Marcia D. Greenberger, co-president of the National Women's Law Center, which opposed Republican efforts to eliminate the filibuster, said: "If the composition of the court changes, it's hard to predict if new justices will apply the law we've come to rely on."
The U.S. Court of Appeals for the 1st Circuit, based in Boston, ruled last year that the New Hampshire law is unconstitutional under a 1992 Supreme Court decision that said states may not impose any "undue burden" on the right to abortion. The Supreme Court defined that as a law that "in a large fraction of cases" puts a "substantial obstacle" in the way of someone seeking an abortion.
In its appeal, however, New Hampshire said the 1st Circuit applied the wrong legal standard. It cited a 1987 Supreme Court ruling that suggests opponents of the law must show that the law would impinge on abortion rights not just in some or most cases but in all cases.
While this is a seemingly technical point, the court's ruling on it could have a far-reaching impact.
If the justices affirm the ruling of the 1st Circuit, striking down the law, the effect will be to fortify and entrench Supreme Court abortion rights precedents -- before Bush has the chance to appoint multiple justices who may not favor abortion rights.
There will be little change in the balance on the court if Bush replaces the ailing chief justice, William H. Rehnquist, between now and a decision in the New Hampshire case, known as Ayotte v. Planned Parenthood , No. 04-1144. Rehnquist is already reliably opposed to abortion rights.
But if the court were to uphold the New Hampshire law, it would open the door to other states to adopt similar legislation.
And opponents could not sue until a person pressed a claim for an injury she blamed on the law.
At present, 33 states, including Virginia and Maryland, have a parental notice or consent law for parents of girls younger than 18 seeking an abortion. Eight of those states have provisions similar to those in the New Hampshire law, according to lawyers at the National Women's Law Center. Six states and the District have no law.
In 10 other states, parental involvement laws have been adopted but are not being enforced because of legal disputes.

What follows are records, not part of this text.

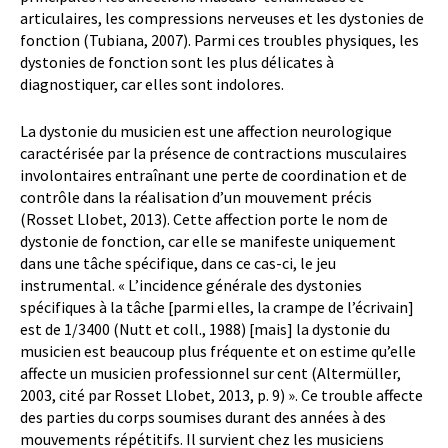
articulaires, les compressions nerveuses et les dystonies de
fonction (Tubiana, 2007). Parmi ces troubles physiques, les
dystonies de fonction sont les plus délicates à
diagnostiquer, car elles sont indolores.
La dystonie du musicien est une affection neurologique
caractérisée par la présence de contractions musculaires
involontaires entraînant une perte de coordination et de
contrôle dans la réalisation d’un mouvement précis
(Rosset Llobet, 2013). Cette affection porte le nom de
dystonie de fonction, car elle se manifeste uniquement
dans une tâche spécifique, dans ce cas-ci, le jeu
instrumental. « L’incidence générale des dystonies
spécifiques à la tâche [parmi elles, la crampe de l’écrivain]
est de 1/3400 (Nutt et coll., 1988) [mais] la dystonie du
musicien est beaucoup plus fréquente et on estime qu’elle
affecte un musicien professionnel sur cent (Altermüller,
2003, cité par Rosset Llobet, 2013, p. 9) ». Ce trouble affecte
des parties du corps soumises durant des années à des
mouvements répétitifs. Il survient chez les musiciens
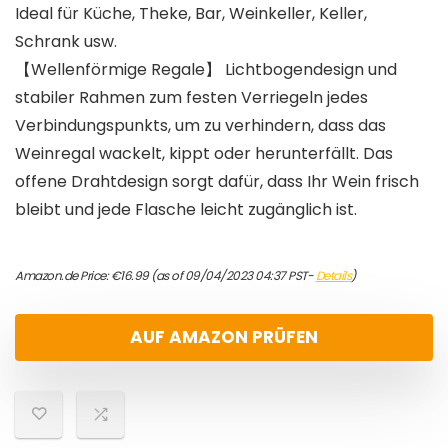
Ideal für Küche, Theke, Bar, Weinkeller, Keller,
Schrank usw.
【Wellenförmige Regale】 Lichtbogendesign und
stabiler Rahmen zum festen Verriegeln jedes
Verbindungspunkts, um zu verhindern, dass das
Weinregal wackelt, kippt oder herunterfällt. Das
offene Drahtdesign sorgt dafür, dass Ihr Wein frisch
bleibt und jede Flasche leicht zugänglich ist.
Amazon.de Price:
€
16.99
(as of 09/04/2023 04:37 PST-
Details
)
AUF AMAZON PRÜFEN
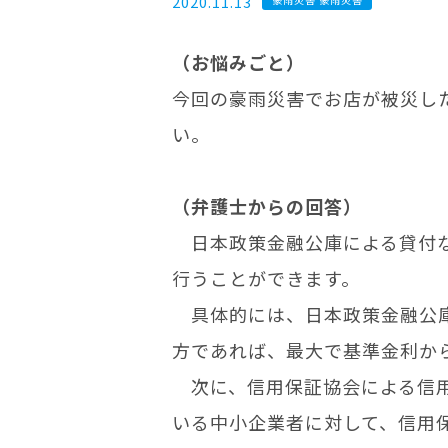
2020.11.13
（お悩みごと）
今回の豪雨災害でお店が被災し
い。
（弁護士からの回答）
日本政策金融公庫による貸付な
行うことができます。
具体的には、日本政策金融公庫
方であれば、最大で基準金利か
次に、信用保証協会による信用
いる中小企業者に対して、信用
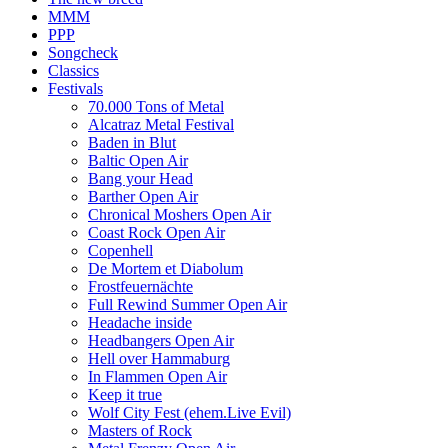
MMM
PPP
Songcheck
Classics
Festivals
70.000 Tons of Metal
Alcatraz Metal Festival
Baden in Blut
Baltic Open Air
Bang your Head
Barther Open Air
Chronical Moshers Open Air
Coast Rock Open Air
Copenhell
De Mortem et Diabolum
Frostfeuernächte
Full Rewind Summer Open Air
Headache inside
Headbangers Open Air
Hell over Hammaburg
In Flammen Open Air
Keep it true
Wolf City Fest (ehem.Live Evil)
Masters of Rock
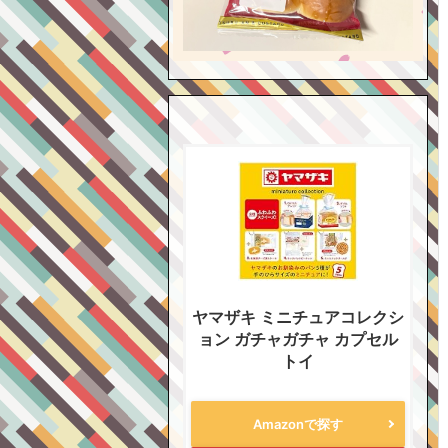
ヤマザキ ミニチュアコレクシ
ョン ガチャガチャ カプセル
トイ
Amazonで探す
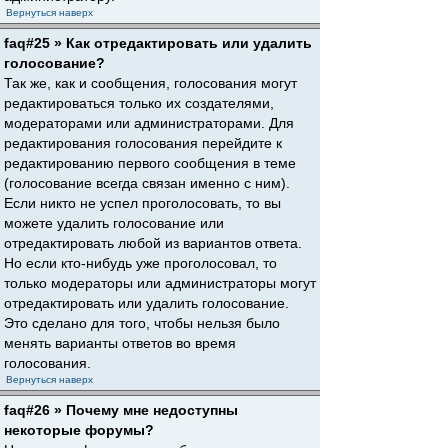
Вернуться наверх
faq#25 » Как отредактировать или удалить
голосование?
Так же, как и сообщения, голосования могут
редактироваться только их создателями,
модераторами или администраторами. Для
редактирования голосования перейдите к
редактированию первого сообщения в теме
(голосование всегда связан именно с ним).
Если никто не успел проголосовать, то вы
можете удалить голосование или
отредактировать любой из вариантов ответа.
Но если кто-нибудь уже проголосовал, то
только модераторы или администраторы могут
отредактировать или удалить голосование.
Это сделано для того, чтобы нельзя было
менять варианты ответов во время
голосования.
Вернуться наверх
faq#26 » Почему мне недоступны
некоторые форумы?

One of those states is Idaho, whose law was struck down last year by the U.S. Court of Appeals for the 9th Circuit, based in San Francisco, because its health exception was too limited. The Supreme Court declined to hear Idaho's appeal in March -- making yesterday's decision to hear New Hampshire's appeal encouraging to its supporters.
"Since the court is hearing a case where the law was struck down, that gives us hope that they want to correct a mistake," Wright said.
A ruling that abortion regulations do not necessarily have to have a health exception could also affect the new federal ban on the late-term procedure critics call "partial birth" abortion. That ban, enacted by Congress with Bush's support in 2003, included no exception to protect the mother's health. Instead, Congress included findings that such an exception was unnecessary.
It has yet to go into effect, however, because three federal district courts have ruled it unconstitutional. Those rulings, now on appeal in three circuit courts, cited the Supreme Court's 2000 decision striking down a Nebraska ban on partial-birth abortion because it lacked a sufficient health exception.